“She has, she has,” said Jack, in a broken voice.

“Weep on, reprobate,” cried the carpenter, a little softened. “Those tears will do you good.”

“Do not distress him, dear father,” said Winifred; “he suffers deeply. Oh, Jack! repent, while it is yet time, of your evil conduct. I will pray for you.”

“I cannot repent,—I cannot pray,” replied Jack, recovering his hardened demeanour. “I should never have been what I am, but for you.”

“How so?” inquired Winifred.

“I loved you,” replied Jack,—“don't start—it is over now—I loved you, I say, as a boy, hopelessly, and it made me desperate. And now I find, when it is too late, that I might have deserved you—that I am as well born as Thames Darrell. But I mustn't think of these things, or I shall grow mad. I have said your life is in danger, Thames. Do not slight my warning. Sir Rowland Trenchard is aware of your return to England. I saw him last night at Jonathan Wild's, after my escape from the New Prison. He had just arrived from Manchester, whence he had been summoned by that treacherous thief-taker. I overheard them planning your assassination.

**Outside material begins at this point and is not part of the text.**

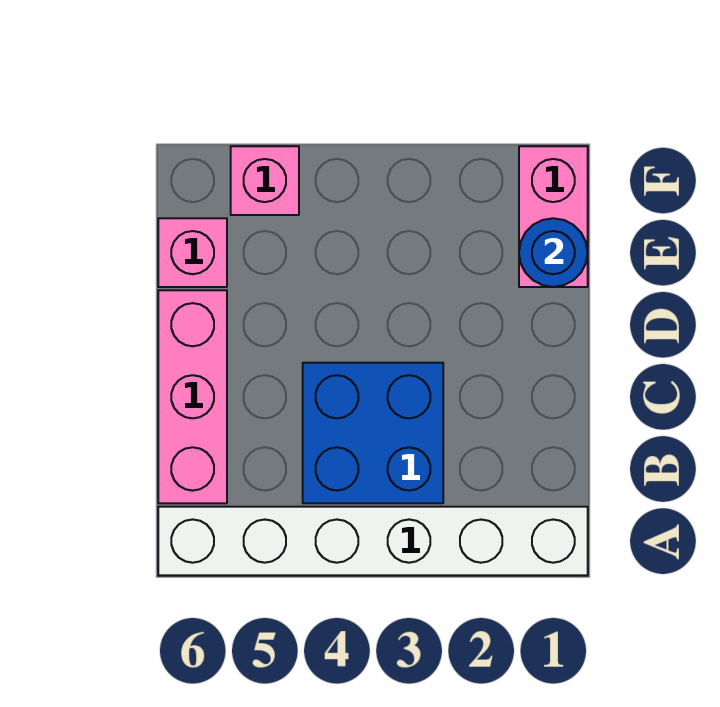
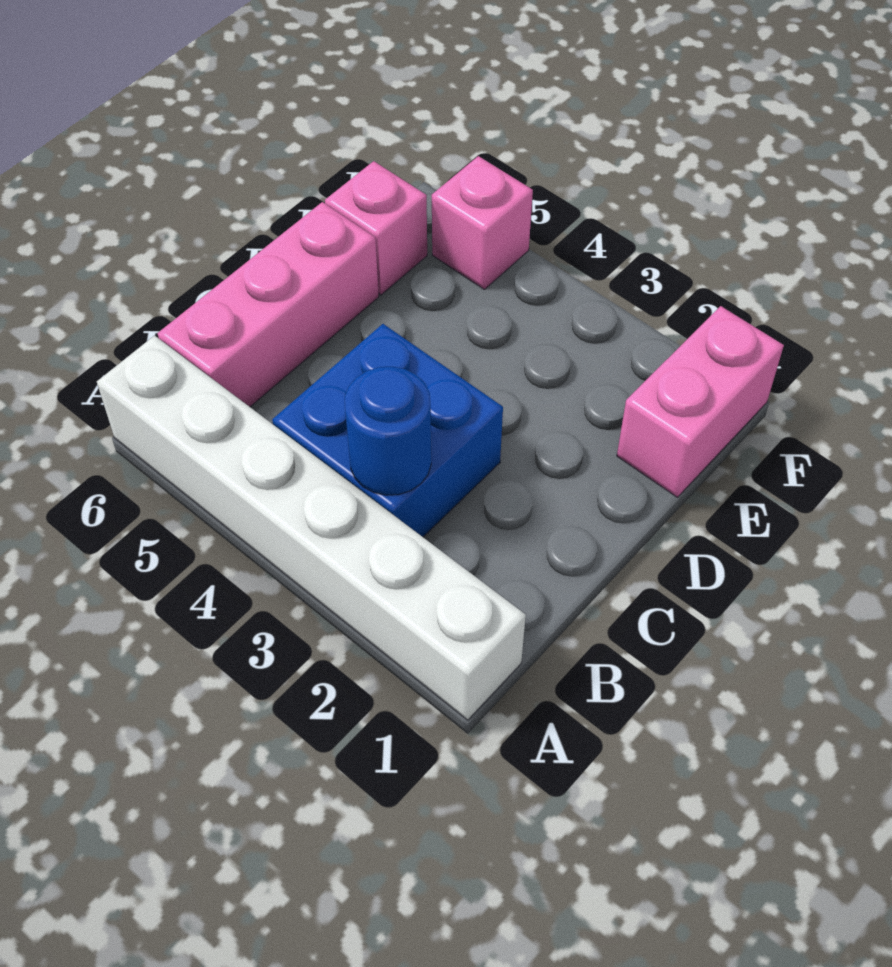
blue 1x1 round brick [519,218,588,287] -> blue 1x1 round brick moved to [345,367,431,495]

It is to take place to-night.”

“O Heavens!” screamed Winifred, while her father lifted up his hands in silent horror.

“And when I further tell you,” continued Jack, “that, after yourself and my mother, I am the next heir to the estates of my grandfather, Sir Montacute Trenchard, you will perhaps own that my caution is sufficiently disinterested.”

“Could I credit your wild story, I might do so,” returned Thames, with a look of perplexity.

“Here are Jonathan Wild's written instructions to Quilt Arnold,” rejoined Sheppard, producing the pocket-book he had found in the janizary's clothes. “This letter will vouch for me that a communication has taken place between your enemies.”